Definition
A formula used with the Automatic Direction Finder (ADF) to calculate the magnetic bearing to a non-directional beacon (NDB). Magnetic Heading (MH), the direction the aircraft's nose is pointing relative to magnetic north, is added to the Relative Bearing (RB), the angle measured clockwise from the aircraft's nose to the station as shown by the ADF needle. The sum is the Magnetic Bearing (MB) to the station. If the result exceeds 360 degrees, subtract 360 to obtain the correct magnetic bearing.
Plain English
Add the direction your nose is pointing (in degrees from magnetic north) to the angle from your nose to the station (shown by the ADF needle). The answer tells you the actual compass direction from your aircraft to the station.
Context Anchor
Seen in ADF navigation when a pilot turns a needle indication into a usable bearing to a ground radio beacon.
Why Pilots Care
Converts the ADF needle reading into a usable compass direction for tracking to or from the station.
Analogy
Think of standing in a field facing a direction on a compass. Someone tells you a tree is 40 degrees to your right. To tell a friend the tree's compass direction, you add your facing to that 40 degrees. The aircraft does the same with the ADF needle.
Grounding Statement
The formula changes “where the needle points relative to the nose” into “which magnetic direction the station is from the airplane.”
Intuition Check
Do not treat RB as already being a magnetic direction.
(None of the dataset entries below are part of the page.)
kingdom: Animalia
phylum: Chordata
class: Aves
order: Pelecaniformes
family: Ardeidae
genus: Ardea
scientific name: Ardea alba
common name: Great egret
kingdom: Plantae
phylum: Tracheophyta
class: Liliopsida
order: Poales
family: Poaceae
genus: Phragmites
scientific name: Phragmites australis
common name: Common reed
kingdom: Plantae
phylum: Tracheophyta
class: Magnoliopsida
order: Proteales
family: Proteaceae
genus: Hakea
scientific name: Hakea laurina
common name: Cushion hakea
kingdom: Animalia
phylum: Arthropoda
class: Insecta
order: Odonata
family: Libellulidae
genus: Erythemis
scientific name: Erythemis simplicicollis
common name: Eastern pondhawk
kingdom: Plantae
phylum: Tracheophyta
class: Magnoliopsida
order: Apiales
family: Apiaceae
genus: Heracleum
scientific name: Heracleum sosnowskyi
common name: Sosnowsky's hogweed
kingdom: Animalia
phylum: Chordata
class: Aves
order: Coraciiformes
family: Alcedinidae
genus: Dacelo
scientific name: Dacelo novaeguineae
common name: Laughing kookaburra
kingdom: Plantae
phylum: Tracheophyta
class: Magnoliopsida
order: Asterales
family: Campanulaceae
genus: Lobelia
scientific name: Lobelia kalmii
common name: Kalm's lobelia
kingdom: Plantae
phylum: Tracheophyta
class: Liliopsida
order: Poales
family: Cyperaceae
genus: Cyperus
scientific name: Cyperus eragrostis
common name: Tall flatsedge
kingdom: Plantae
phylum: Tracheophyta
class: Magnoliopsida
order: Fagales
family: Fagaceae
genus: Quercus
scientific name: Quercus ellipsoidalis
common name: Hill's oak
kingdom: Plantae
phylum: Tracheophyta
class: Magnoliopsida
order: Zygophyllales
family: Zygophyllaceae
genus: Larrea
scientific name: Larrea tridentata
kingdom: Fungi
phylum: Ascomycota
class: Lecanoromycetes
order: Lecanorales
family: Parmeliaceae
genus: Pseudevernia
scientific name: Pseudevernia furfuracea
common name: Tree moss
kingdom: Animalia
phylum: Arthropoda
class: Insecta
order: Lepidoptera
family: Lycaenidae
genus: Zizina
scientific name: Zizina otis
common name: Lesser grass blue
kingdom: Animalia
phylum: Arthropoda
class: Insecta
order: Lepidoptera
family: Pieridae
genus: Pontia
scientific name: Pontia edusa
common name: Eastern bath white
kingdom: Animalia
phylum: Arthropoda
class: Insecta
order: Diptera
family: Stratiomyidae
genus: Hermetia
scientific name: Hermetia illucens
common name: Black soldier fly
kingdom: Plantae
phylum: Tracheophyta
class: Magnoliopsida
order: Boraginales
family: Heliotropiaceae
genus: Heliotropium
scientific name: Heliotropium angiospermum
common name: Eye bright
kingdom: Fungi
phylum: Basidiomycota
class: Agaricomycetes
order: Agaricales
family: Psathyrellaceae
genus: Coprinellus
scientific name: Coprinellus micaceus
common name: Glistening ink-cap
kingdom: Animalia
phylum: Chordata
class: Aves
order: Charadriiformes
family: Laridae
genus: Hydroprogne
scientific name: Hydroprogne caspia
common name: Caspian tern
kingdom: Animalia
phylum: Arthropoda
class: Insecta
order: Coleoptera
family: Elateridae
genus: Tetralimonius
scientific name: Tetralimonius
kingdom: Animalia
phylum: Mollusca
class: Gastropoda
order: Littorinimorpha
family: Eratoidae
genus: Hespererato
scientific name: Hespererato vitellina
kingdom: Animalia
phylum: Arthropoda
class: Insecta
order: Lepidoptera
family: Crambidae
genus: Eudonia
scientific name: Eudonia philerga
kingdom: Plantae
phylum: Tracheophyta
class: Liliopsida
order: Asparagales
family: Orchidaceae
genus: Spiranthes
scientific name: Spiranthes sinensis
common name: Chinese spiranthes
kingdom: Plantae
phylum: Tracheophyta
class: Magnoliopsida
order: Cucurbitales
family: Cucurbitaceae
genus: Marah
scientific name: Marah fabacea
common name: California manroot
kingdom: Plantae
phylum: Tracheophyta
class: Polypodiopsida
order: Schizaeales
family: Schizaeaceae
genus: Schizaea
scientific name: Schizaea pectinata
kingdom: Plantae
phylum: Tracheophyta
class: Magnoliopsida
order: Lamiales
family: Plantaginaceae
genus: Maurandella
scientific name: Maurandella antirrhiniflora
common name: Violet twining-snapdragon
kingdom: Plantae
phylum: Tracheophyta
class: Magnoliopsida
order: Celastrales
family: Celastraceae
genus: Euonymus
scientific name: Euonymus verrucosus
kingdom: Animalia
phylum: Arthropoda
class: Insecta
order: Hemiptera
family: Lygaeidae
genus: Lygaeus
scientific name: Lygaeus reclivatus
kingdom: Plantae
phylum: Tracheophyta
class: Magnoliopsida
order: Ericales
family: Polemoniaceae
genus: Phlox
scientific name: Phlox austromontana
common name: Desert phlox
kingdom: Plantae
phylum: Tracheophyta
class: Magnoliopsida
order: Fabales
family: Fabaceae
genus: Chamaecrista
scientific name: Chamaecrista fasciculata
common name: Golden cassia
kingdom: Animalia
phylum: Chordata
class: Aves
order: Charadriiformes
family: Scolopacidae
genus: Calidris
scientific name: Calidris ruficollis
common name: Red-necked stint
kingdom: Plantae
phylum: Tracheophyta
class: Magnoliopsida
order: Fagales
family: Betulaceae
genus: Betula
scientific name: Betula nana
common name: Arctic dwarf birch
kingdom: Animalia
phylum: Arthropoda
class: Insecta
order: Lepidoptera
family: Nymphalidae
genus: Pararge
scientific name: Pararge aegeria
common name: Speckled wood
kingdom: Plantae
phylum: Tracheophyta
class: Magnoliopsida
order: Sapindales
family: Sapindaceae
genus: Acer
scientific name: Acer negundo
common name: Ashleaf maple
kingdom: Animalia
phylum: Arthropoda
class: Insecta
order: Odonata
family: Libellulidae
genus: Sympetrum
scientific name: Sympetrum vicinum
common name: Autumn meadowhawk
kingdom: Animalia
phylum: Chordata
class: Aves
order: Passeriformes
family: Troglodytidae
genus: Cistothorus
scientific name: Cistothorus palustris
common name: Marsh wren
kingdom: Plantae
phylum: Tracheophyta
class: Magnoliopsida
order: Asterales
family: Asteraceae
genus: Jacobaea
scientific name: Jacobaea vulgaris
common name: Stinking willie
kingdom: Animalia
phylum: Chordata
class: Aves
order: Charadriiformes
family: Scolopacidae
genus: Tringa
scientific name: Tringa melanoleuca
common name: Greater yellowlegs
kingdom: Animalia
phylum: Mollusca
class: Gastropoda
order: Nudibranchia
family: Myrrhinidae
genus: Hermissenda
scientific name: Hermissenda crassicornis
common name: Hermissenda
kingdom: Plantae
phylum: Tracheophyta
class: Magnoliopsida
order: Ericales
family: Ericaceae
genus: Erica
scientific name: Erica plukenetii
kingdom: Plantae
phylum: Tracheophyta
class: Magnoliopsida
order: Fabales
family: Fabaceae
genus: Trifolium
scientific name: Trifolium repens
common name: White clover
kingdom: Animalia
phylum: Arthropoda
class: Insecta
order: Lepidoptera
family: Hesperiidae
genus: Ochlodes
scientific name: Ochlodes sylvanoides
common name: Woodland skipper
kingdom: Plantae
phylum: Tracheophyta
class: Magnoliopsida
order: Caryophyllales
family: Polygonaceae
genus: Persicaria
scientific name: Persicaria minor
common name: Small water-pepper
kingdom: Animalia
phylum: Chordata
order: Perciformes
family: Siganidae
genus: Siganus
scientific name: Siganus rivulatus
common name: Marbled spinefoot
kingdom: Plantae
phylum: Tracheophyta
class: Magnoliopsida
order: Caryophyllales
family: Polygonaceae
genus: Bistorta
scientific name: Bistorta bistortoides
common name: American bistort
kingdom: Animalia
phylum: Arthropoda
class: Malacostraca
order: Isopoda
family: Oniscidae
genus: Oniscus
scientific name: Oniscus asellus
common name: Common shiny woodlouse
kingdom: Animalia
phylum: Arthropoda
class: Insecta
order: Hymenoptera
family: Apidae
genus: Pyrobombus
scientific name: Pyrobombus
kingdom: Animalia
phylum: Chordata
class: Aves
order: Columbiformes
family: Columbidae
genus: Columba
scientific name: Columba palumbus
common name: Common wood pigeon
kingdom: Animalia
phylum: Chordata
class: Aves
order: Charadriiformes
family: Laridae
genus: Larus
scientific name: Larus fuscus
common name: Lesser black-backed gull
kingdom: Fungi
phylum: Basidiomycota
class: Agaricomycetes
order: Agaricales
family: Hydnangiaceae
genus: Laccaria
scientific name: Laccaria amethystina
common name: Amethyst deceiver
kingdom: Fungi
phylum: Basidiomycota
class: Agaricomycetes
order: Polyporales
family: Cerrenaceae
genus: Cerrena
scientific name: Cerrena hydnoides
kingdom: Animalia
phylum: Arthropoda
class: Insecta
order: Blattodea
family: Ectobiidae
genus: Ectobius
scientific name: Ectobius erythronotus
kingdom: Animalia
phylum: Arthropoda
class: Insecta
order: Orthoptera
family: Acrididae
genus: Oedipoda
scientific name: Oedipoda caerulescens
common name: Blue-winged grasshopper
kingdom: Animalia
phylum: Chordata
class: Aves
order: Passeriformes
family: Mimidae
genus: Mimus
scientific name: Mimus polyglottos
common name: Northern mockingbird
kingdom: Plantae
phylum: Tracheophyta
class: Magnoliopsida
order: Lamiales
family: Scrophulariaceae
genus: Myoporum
RB is only an angle from the airplane’s nose, so MH must be added to find MB.
Example Sentence 1
Flying a magnetic heading of 270 with the ADF needle showing a relative bearing of 045, the pilot applied MH + RB = MB and determined the magnetic bearing to the station was 315.
Example Sentence 2
If magnetic heading is 270 and the ADF shows a relative bearing of 180, the magnetic bearing becomes 090 after subtracting 360.